Cloudera And Cask Partner To Align Cask’s Application Development Platform With Cloudera’s Hadoop Product Portfolio
Cloudera and Cask recently announced a strategic collaboration marked by a commitment to integrate the product roadmaps of both companies into a unified vision based around the goal of empowering developers to more easily build and deploy applications using Hadoop. As part of the collaboration, Cloudera made an equity investment in Cask, the company formerly known as Continuity. Cask’s flagship product consists of the Cask Data Application Platform (CDAP), an application platform used to streamline and simplify Hadoop-based application development in addition to delivering operational tools for integrating application components and performing runtime services. The integration of Cask’s open source Cask Data Application Platform with Cloudera’s open source Hadoop distribution represents a huge coup for Cask insofar as its technology stands to become tightly integrated with one of the most popular Hadoop distributions in the industry and correspondingly vie for potential acquisition by Cloudera as its product develops further. Cloudera, on the other hand, stands to gain from Cask’s progress in building a platform for facilitating Big Data application development that runs natively within a Hadoop infrastructure.
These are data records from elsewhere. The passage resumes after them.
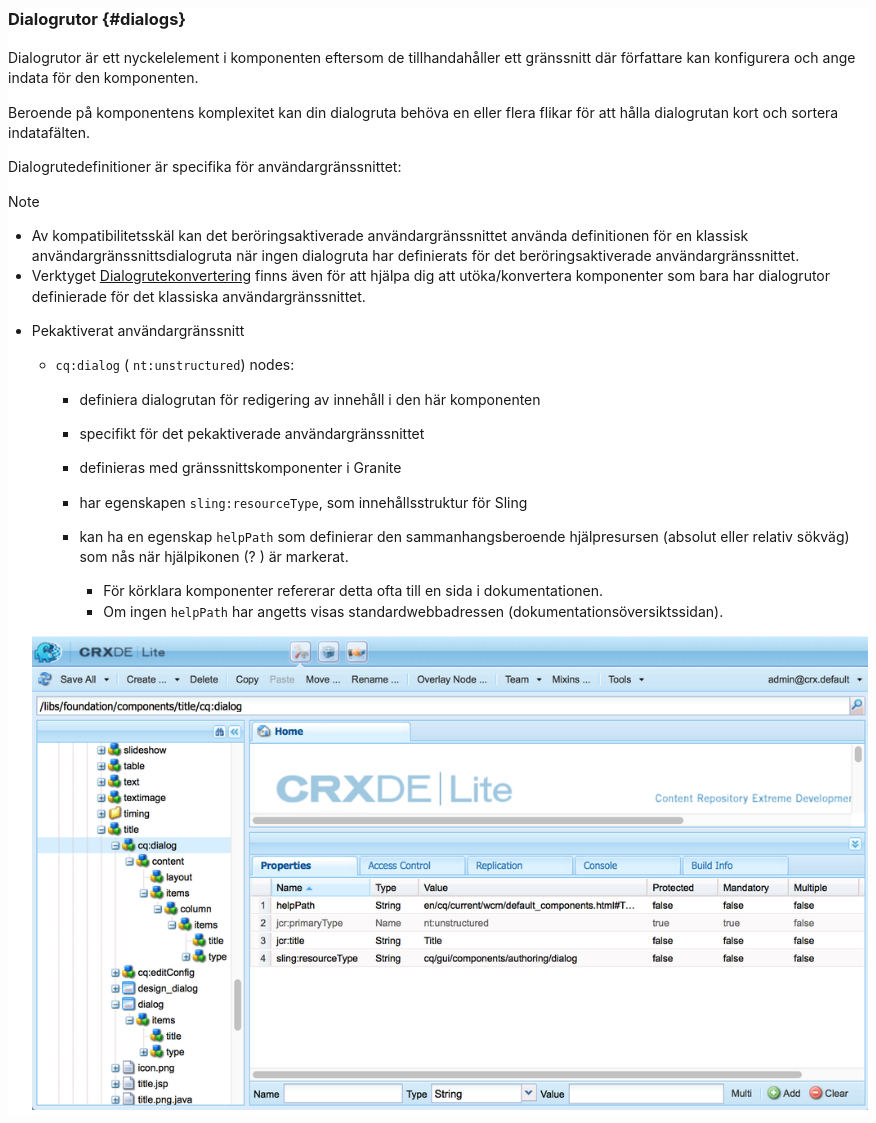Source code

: ### Dialogrutor {#dialogs}

Dialogrutor är ett nyckelelement i komponenten eftersom de tillhandahåller ett gränssnitt där författare kan konfigurera och ange indata för den komponenten.

Beroende på komponentens komplexitet kan din dialogruta behöva en eller flera flikar för att hålla dialogrutan kort och sortera indatafälten.

Dialogrutedefinitioner är specifika för användargränssnittet:

>[!NOTE]
>
>* Av kompatibilitetsskäl kan det beröringsaktiverade användargränssnittet använda definitionen för en klassisk användargränssnittsdialogruta när ingen dialogruta har definierats för det beröringsaktiverade användargränssnittet.
>* Verktyget [Dialogrutekonvertering](/help/sites-developing/dialog-conversion.md) finns även för att hjälpa dig att utöka/konvertera komponenter som bara har dialogrutor definierade för det klassiska användargränssnittet.

>



* Pekaktiverat användargränssnitt

   * `cq:dialog` ( `nt:unstructured`) nodes:

      * definiera dialogrutan för redigering av innehåll i den här komponenten
      * specifikt för det pekaktiverade användargränssnittet
      * definieras med gränssnittskomponenter i Granite
      * har egenskapen `sling:resourceType`, som innehållsstruktur för Sling
      * kan ha en egenskap `helpPath` som definierar den sammanhangsberoende hjälpresursen (absolut eller relativ sökväg) som nås när hjälpikonen (? ) är markerat.

         * För körklara komponenter refererar detta ofta till en sida i dokumentationen.
         * Om ingen `helpPath` har angetts visas standardwebbadressen (dokumentationsöversiktssidan).

   ![chlimage_1-242](assets/chlimage_1-242.png)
By aligning its product roadmap with Cask, Cloudera adds yet another feather to its cap vis-à-vis tools and platforms within its ecosystem that enhance and accelerate the experience of Hadoop adoption. Overall, the partnership strengthens Cloudera’s case for going public by illustrating the astuteness and breadth of its vision when it comes to strategic partners and collaborators such as Cask, not to mention the business and technological benefits of the partnership. Expect Cloudera to continue aggressively building out its partner ecosystem as it hurtles toward an IPO that it may well be already preparing, at least as reported in Venturebeat.